Terror wunderte sich hierüber, denn er meinte, es sei besser im leeren Raum zu bleiben. Indessen überließ er alles seinem Kapitän, dem er blindes Vertrauen schenkte.

Die Feinde hatten dies nicht erwartet.

Ihre Fahrzeuge schossen bereits in großem Bogen in das Endlose hinaus, während der „Meteor“ schnell wie der Blitz dem Monde zustrebte.

Wenige Minuten später waren die funkelnden Bergspitzen in der Nähe des gigantischen Fahrzeuges. Der „Meteor“ fuhr bis zu dem Bergsattel und erwartete dort die Angreifer.

Die feindlichen Fahrzeuge trafen auf ihrer Fahrt durch den Raum wieder zusammen, schwenkten und wechselten wieder farbige Lichtsignale.

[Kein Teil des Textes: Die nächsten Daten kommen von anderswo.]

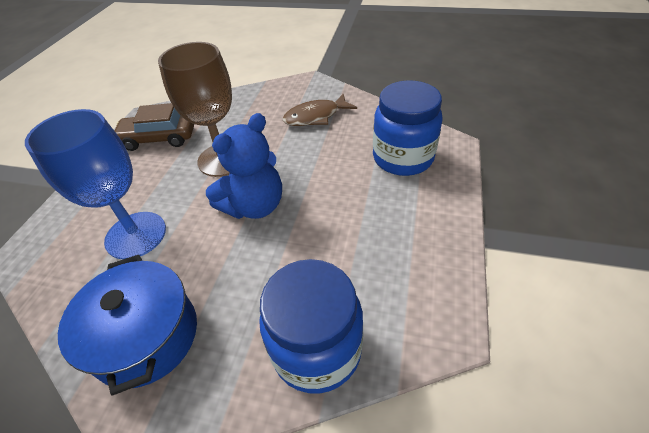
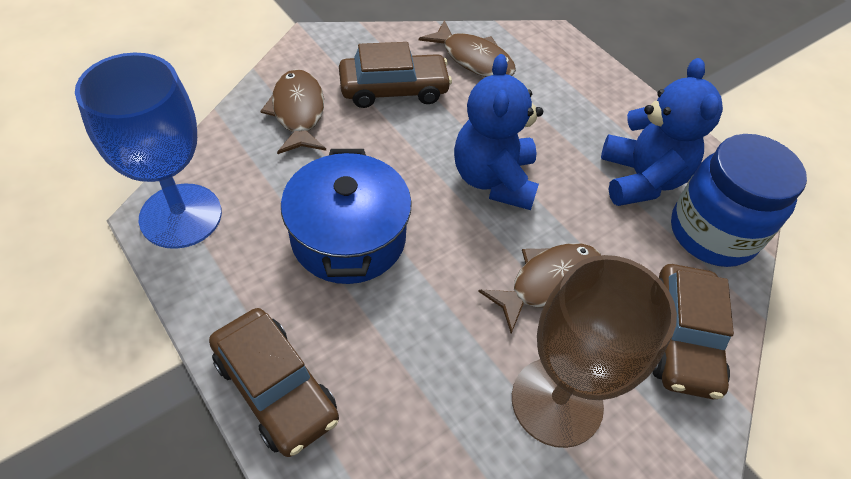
blue jar: [259,259,363,394] [373,80,443,176] = 2 -> [671,134,807,267] = 1
blue teddy bear: [206,113,282,219] = 1 -> [454,54,543,210] [601,58,723,206] = 2
brown car: [114,103,194,151] = 1 -> [209,308,339,457] [339,42,452,108] [653,264,734,399] = 3
brown fish: [283,93,357,126] = 1 -> [260,69,326,154] [419,20,516,77] [478,243,601,334] = 3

Dann trennten sie sich von neuem und kamen jetzt ihrerseits mit fürchterlicher Geschwindigkeit auf die Berggipfel zugesaust.

Die Inder standen bereits an den Zerstörungsmaschinen und warteten auf die Befehle ihres Gebieters.

Diesmal hatte man die Waffen, welche großen Gewehren ähnlich sahen, einfach beiseite gelassen, denn man wußte, daß sie keine Wirkungen auf die Gegner ausübten.